### GOAL
Return, unchanged, each line of the records from the very first one through the line containing "shadows and highlights: shadows 60, highlights", with both of those lines included.

### Saved entries
* BEGIN *

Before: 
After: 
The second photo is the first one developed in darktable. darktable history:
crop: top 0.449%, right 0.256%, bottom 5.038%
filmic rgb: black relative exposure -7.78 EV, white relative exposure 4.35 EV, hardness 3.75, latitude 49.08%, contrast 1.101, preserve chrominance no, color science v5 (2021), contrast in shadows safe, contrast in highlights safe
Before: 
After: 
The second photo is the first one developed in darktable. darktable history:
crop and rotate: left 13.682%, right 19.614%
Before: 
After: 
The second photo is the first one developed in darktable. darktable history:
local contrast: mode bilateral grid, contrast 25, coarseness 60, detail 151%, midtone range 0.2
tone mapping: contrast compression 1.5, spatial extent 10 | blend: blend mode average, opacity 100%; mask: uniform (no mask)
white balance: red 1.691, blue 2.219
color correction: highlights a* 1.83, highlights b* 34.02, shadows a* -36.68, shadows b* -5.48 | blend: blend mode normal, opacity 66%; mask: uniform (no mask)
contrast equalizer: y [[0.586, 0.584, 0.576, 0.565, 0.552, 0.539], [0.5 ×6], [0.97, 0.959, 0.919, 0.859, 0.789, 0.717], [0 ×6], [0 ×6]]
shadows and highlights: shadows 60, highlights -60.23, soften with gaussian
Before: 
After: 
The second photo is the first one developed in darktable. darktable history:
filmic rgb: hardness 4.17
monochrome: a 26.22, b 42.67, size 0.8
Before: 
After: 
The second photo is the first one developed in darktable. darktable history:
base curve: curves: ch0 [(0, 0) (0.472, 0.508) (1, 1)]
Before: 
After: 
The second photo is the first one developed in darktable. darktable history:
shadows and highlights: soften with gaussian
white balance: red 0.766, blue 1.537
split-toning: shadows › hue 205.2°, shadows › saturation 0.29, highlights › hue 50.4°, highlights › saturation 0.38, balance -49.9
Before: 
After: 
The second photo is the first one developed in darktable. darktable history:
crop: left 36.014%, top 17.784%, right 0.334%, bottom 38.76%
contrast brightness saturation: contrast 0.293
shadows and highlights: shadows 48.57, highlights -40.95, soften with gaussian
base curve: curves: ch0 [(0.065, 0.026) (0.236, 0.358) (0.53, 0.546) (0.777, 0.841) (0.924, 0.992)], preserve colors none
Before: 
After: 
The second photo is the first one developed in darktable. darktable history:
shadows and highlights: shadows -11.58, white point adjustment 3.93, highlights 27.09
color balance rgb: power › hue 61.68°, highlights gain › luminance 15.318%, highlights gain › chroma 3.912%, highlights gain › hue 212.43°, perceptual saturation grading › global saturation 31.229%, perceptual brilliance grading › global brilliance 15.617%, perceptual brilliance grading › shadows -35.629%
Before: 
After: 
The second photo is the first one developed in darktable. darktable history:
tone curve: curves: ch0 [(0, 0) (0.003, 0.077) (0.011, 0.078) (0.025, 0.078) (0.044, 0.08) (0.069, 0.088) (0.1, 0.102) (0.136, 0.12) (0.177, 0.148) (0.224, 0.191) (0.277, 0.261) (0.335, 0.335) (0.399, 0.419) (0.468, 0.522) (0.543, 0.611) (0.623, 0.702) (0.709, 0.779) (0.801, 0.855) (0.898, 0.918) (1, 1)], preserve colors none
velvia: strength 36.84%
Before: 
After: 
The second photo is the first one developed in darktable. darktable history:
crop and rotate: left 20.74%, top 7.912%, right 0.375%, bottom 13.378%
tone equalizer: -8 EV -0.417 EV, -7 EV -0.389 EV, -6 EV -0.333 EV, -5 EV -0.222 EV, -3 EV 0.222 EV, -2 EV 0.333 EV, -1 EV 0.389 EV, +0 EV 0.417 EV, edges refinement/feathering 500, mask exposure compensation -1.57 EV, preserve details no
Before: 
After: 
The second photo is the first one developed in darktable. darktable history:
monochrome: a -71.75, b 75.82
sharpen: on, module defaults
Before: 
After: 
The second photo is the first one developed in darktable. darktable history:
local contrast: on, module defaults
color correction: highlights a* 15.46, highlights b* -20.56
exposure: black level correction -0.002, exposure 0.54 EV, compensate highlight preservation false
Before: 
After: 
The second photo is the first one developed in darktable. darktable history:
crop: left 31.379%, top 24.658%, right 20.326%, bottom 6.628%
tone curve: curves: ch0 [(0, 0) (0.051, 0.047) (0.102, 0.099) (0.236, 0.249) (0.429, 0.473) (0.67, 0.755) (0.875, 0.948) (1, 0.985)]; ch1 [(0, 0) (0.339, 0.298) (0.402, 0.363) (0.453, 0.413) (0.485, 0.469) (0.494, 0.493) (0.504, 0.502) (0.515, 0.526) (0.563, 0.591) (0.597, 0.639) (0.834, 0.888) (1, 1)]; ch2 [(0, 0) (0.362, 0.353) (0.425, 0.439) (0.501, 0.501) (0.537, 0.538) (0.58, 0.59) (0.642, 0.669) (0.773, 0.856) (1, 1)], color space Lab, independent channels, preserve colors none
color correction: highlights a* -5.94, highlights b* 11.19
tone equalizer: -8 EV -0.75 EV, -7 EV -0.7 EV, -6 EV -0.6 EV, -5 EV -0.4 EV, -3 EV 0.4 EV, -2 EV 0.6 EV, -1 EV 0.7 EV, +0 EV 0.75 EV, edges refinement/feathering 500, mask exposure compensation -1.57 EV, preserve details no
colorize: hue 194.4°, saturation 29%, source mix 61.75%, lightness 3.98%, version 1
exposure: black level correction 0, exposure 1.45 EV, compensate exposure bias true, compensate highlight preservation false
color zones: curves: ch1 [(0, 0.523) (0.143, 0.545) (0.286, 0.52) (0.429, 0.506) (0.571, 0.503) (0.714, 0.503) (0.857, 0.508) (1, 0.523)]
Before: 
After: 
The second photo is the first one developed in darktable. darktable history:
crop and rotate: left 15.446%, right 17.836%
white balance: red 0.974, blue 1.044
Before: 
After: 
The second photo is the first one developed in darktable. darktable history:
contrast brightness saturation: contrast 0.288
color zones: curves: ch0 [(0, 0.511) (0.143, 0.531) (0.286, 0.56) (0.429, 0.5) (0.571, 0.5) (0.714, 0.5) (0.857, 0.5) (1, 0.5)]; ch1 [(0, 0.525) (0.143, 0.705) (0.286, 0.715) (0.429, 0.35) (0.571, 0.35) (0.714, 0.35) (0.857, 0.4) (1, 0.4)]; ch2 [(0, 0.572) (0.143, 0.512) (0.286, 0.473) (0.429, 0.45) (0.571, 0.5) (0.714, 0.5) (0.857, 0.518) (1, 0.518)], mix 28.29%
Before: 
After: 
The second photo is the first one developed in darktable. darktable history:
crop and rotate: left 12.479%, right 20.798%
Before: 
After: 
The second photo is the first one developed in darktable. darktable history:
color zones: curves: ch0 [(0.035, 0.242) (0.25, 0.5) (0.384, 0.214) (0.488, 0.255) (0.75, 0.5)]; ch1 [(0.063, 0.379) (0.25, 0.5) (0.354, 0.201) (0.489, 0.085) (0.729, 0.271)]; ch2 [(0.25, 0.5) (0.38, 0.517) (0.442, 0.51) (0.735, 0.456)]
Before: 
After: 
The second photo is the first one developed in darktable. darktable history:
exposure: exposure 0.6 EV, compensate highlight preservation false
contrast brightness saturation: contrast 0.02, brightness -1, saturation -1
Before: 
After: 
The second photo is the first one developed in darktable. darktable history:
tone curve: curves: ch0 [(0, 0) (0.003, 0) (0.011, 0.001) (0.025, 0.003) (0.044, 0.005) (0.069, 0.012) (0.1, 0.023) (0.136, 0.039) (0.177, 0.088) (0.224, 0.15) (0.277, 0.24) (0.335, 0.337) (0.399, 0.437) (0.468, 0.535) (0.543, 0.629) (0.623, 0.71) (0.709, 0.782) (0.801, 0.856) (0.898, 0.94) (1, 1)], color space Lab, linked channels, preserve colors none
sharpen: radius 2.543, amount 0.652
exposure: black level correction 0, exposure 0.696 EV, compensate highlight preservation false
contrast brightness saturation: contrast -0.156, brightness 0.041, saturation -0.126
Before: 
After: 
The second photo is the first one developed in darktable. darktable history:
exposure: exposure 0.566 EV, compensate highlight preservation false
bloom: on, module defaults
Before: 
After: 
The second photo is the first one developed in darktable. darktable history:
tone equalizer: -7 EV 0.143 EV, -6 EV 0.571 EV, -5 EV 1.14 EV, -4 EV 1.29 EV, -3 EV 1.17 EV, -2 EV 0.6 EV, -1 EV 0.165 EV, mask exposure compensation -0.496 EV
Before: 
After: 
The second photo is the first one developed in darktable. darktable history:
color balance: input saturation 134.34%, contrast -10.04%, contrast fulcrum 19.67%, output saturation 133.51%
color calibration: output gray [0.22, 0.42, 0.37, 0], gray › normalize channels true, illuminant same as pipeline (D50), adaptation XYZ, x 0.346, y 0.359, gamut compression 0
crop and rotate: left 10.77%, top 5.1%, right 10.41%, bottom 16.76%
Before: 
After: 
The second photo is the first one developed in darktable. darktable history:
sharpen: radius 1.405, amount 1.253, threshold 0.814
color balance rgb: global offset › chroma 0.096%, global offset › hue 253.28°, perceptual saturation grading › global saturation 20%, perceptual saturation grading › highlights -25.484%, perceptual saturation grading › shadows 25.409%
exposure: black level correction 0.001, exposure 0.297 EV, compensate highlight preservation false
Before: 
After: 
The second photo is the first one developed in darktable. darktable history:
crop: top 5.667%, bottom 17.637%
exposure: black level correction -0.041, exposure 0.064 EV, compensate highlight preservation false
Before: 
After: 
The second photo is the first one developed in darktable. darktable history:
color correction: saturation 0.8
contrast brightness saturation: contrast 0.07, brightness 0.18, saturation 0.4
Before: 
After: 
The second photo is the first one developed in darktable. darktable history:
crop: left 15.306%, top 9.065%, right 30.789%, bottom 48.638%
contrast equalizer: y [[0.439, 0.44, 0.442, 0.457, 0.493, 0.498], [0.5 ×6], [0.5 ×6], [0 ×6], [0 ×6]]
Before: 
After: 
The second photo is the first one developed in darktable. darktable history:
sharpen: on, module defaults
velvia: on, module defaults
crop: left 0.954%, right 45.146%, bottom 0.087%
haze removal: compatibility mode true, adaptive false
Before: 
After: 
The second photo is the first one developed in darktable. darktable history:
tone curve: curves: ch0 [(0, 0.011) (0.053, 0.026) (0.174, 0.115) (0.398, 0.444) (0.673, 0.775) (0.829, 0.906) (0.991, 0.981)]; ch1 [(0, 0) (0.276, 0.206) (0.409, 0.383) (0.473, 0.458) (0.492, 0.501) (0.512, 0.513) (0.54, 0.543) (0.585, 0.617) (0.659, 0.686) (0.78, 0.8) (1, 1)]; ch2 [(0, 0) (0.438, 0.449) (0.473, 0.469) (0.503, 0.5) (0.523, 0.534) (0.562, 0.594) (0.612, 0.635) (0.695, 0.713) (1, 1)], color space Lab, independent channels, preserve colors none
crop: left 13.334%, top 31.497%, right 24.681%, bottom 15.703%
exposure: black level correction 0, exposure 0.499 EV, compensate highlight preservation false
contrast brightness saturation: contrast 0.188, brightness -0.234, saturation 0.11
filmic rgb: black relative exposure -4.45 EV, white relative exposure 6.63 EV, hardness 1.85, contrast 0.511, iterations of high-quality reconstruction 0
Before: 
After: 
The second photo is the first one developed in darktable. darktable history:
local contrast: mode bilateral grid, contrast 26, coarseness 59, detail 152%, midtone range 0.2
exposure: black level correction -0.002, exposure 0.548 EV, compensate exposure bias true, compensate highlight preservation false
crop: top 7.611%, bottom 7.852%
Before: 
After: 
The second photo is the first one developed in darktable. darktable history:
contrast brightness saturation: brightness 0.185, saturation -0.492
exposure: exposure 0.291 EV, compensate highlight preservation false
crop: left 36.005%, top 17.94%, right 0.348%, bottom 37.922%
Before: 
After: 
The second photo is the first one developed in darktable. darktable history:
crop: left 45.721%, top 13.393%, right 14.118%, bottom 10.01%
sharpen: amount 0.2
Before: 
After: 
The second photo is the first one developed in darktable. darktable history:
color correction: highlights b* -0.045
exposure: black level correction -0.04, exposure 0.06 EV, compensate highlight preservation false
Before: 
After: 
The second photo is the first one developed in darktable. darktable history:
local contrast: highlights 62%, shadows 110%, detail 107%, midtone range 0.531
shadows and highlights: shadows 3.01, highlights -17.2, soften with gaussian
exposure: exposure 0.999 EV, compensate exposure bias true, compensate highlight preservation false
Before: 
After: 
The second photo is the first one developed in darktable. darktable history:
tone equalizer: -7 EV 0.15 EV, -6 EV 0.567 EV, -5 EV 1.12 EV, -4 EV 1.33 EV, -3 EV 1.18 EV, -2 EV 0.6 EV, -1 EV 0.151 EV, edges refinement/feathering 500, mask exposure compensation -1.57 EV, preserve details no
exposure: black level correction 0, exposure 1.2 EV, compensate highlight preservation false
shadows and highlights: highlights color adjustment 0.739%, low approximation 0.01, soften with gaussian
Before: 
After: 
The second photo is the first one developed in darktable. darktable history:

* END *

### RESPONSE TO THIS EXERCISE
Before: 
After: 
The second photo is the first one developed in darktable. darktable history:
crop: top 0.449%, right 0.256%, bottom 5.038%
filmic rgb: black relative exposure -7.78 EV, white relative exposure 4.35 EV, hardness 3.75, latitude 49.08%, contrast 1.101, preserve chrominance no, color science v5 (2021), contrast in shadows safe, contrast in highlights safe
Before: 
After: 
The second photo is the first one developed in darktable. darktable history:
crop and rotate: left 13.682%, right 19.614%
Before: 
After: 
The second photo is the first one developed in darktable. darktable history:
local contrast: mode bilateral grid, contrast 25, coarseness 60, detail 151%, midtone range 0.2
tone mapping: contrast compression 1.5, spatial extent 10 | blend: blend mode average, opacity 100%; mask: uniform (no mask)
white balance: red 1.691, blue 2.219
color correction: highlights a* 1.83, highlights b* 34.02, shadows a* -36.68, shadows b* -5.48 | blend: blend mode normal, opacity 66%; mask: uniform (no mask)
contrast equalizer: y [[0.586, 0.584, 0.576, 0.565, 0.552, 0.539], [0.5 ×6], [0.97, 0.959, 0.919, 0.859, 0.789, 0.717], [0 ×6], [0 ×6]]
shadows and highlights: shadows 60, highlights -60.23, soften with gaussian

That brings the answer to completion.